_Extract_
══════
NAME¶
doctools::toc::parse - Parsing text in doctoc format
SYNOPSIS¶
package require
doctools::toc::parse ?0.1?
package require
Tcl 8.4
package require
doctools::toc::structure
package require
doctools::msgcat
package require
doctools::tcl::parse
package require
fileutil
package require
logger
package require
snit
package require
struct::list
package require
struct::stack
::doctools::toc::parse text text
::doctools::toc::parse file path
::doctools::toc::parse includes
::doctools::toc::parse include add path
::doctools::toc::parse include remove path
::doctools::toc::parse include clear
::doctools::toc::parse vars
::doctools::toc::parse var set name value
::doctools::toc::parse var unset name
::doctools::toc::parse var clear ?
pattern?
DESCRIPTION¶
This package provides commands to parse text written in the
doctoc markup
language and convert it into the canonical serialization of the table of
contents encoded in the text. See the section
ToC serialization format
for specification of their format.
This is an internal package of doctools, for use by the higher level packages
handling
doctoc documents.
API¶
- ::doctools::toc::parse text text
- The command takes the string contained in text and
parses it under the assumption that it contains a document written using
the doctoc markup language. An error is thrown if this assumption
is found to be false. The format of these errors is described in section
Parse errors.
When successful the command returns the canonical serialization of the table
of contents which was encoded in the text. See the section ToC
serialization format for specification of that format.
- ::doctools::toc::parse file path
- The same as text, except that the text to parse is
read from the file specified by path.
- ::doctools::toc::parse includes
- This method returns the current list of search paths used
when looking for include files.
- ::doctools::toc::parse include add
path
- This method adds the path to the list of paths
searched when looking for an include file. The call is ignored if the path
is already in the list of paths. The method returns the empty string as
its result.
- ::doctools::toc::parse include remove
path
- This method removes the path from the list of paths
searched when looking for an include file. The call is ignored if the path
is not contained in the list of paths. The method returns the empty string
as its result.
- ::doctools::toc::parse include clear
- This method clears the list of search paths for include
files.
- ::doctools::toc::parse vars
- This method returns a dictionary containing the current set
of predefined variables known to the vset markup command during
processing.
- ::doctools::toc::parse var set name
value
- This method adds the variable name to the set of
predefined variables known to the vset markup command during
processing, and gives it the specified value. The method returns
the empty string as its result.
══════
Extend the doctools::toc::parse manual page past its final sentence in the same style.
══════
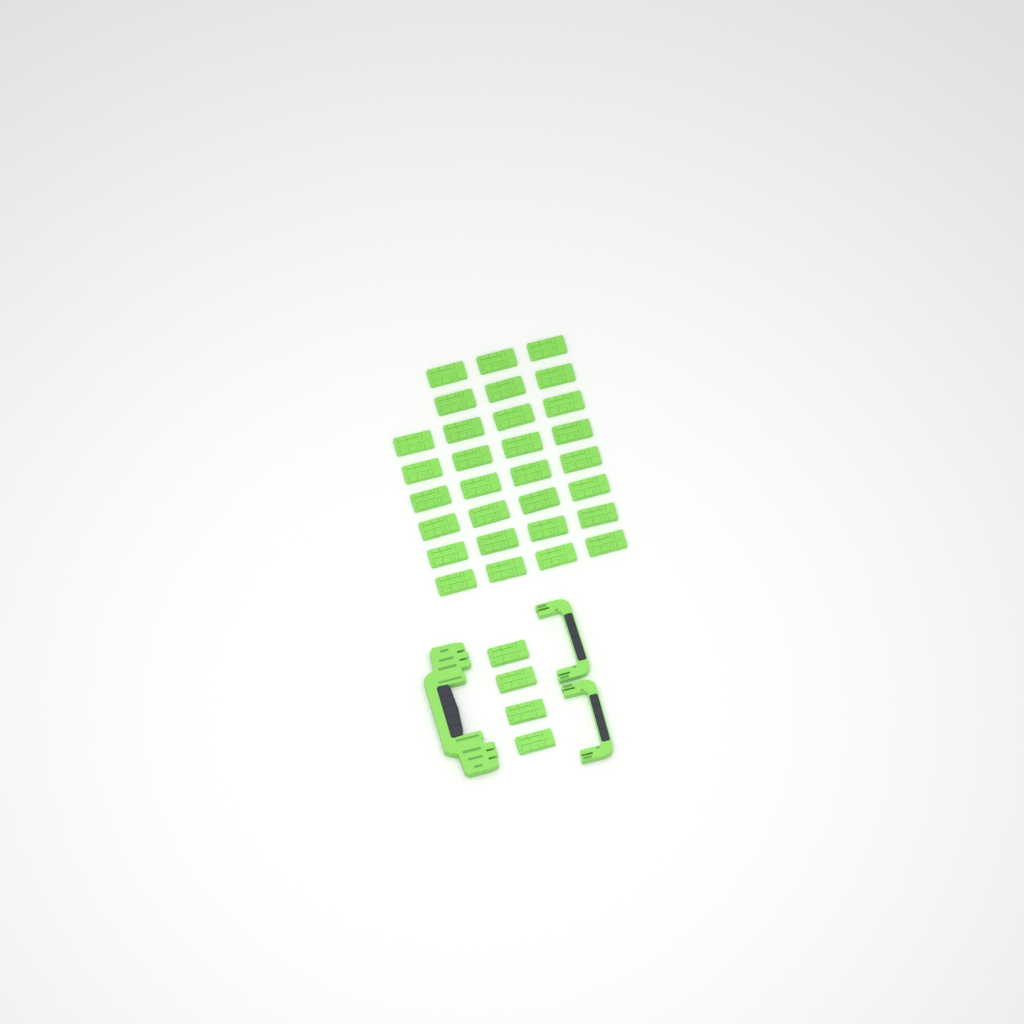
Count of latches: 34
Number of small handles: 2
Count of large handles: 1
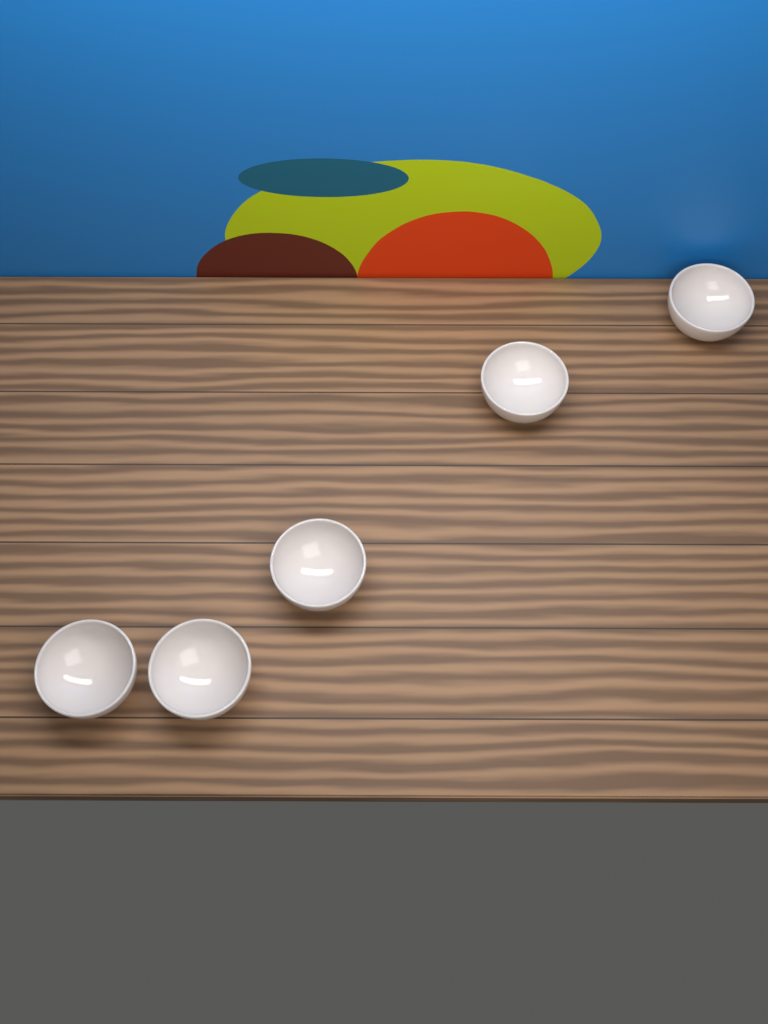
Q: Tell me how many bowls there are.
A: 5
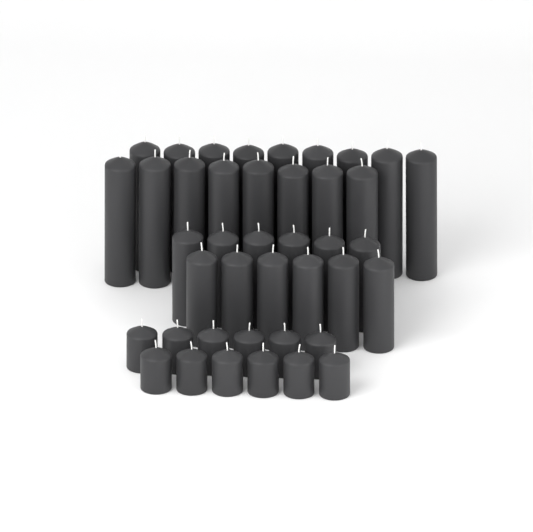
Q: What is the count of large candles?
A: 17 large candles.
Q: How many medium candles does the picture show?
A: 12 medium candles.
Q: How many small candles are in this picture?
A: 12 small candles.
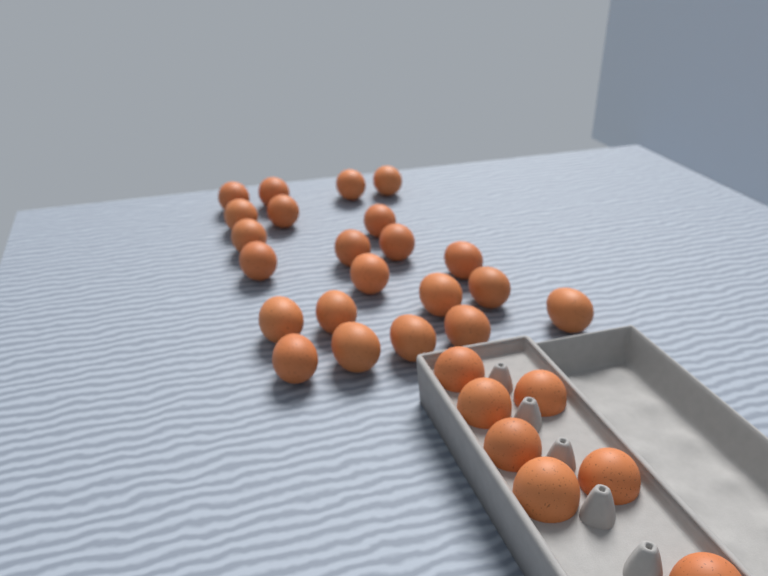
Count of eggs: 29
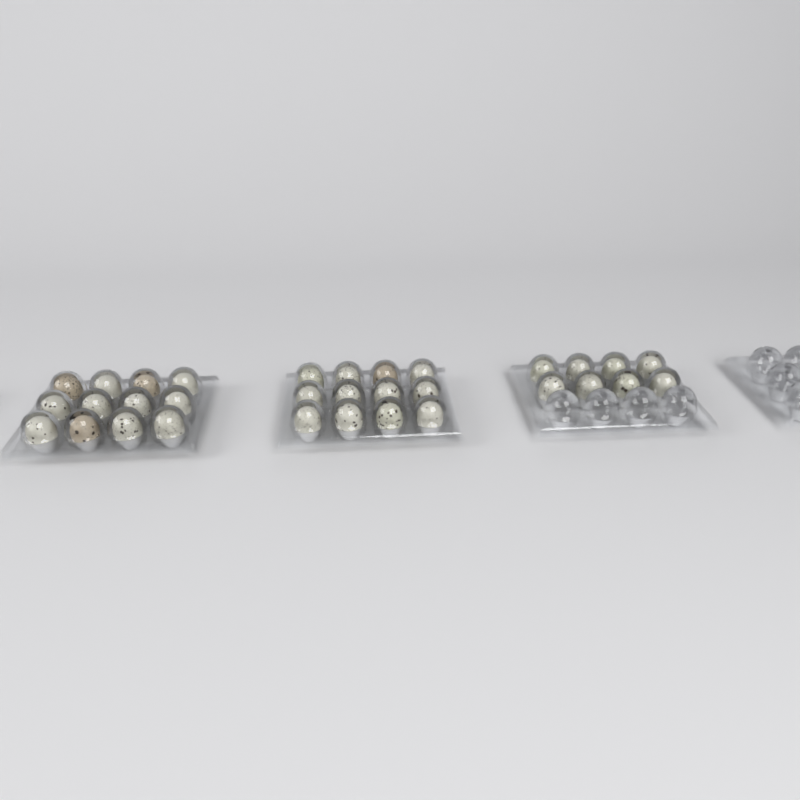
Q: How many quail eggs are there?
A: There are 32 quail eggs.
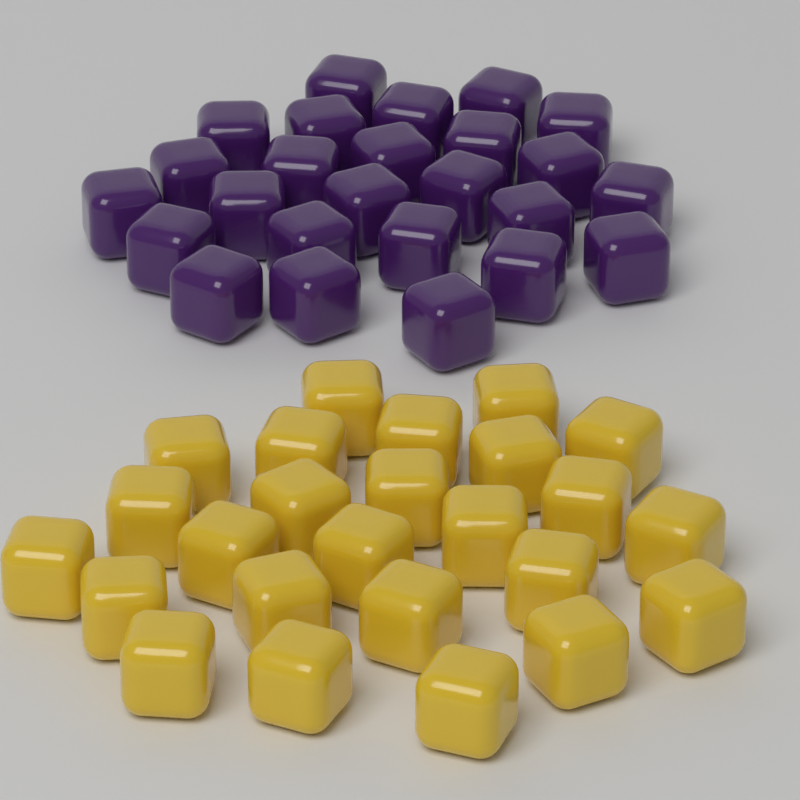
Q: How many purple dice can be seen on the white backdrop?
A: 25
══════
_Reply_
- ::doctools::toc::parse var unset
name
- This method removes the variable name from the set
of predefined variables known to the vset markup command during
processing. The method returns the empty string as its result.
- ::doctools::toc::parse var clear
?pattern?
- This method removes all variables matching the
pattern from the set of predefined variables known to the
vset markup command during processing. The method returns the empty
string as its result.
The pattern matching is done with string match, and the default
pattern used when none is specified, is *.
PARSE ERRORS¶
The format of the parse error messages thrown when encountering violations of
the
doctoc markup syntax is human readable and not intended for
processing by machines. As such it is not documented.
However, the errorCode attached to the message is machine-readable and
has the following format:
- [1]
- The error code will be a list, each element describing a
single error found in the input. The list has at least one element,
possibly more.
- [2]
- Each error element will be a list containing six strings
describing an error in detail. The strings will be
- [1]
- The path of the file the error occured in. This may be
empty.
- [2]
- The range of the token the error was found at. This range
is a two-element list containing the offset of the first and last
character in the range, counted from the beginning of the input (file).
Offsets are counted from zero.
- [3]
- The line the first character after the error is on. Lines
are counted from one.
- [4]
- The column the first character after the error is at.
Columns are counted from zero.
- [5]
- The message code of the error. This value can be used as
argument to msgcat::mc to obtain a localized error message,
assuming that the application had a suitable call of
doctools::msgcat::init to initialize the necessary message catalogs
(See package doctools::msgcat).
- [6]
- A list of details for the error, like the markup command
involved. In the case of message code doctoc/include/syntax this
value is the set of errors found in the included file, using the format
described here.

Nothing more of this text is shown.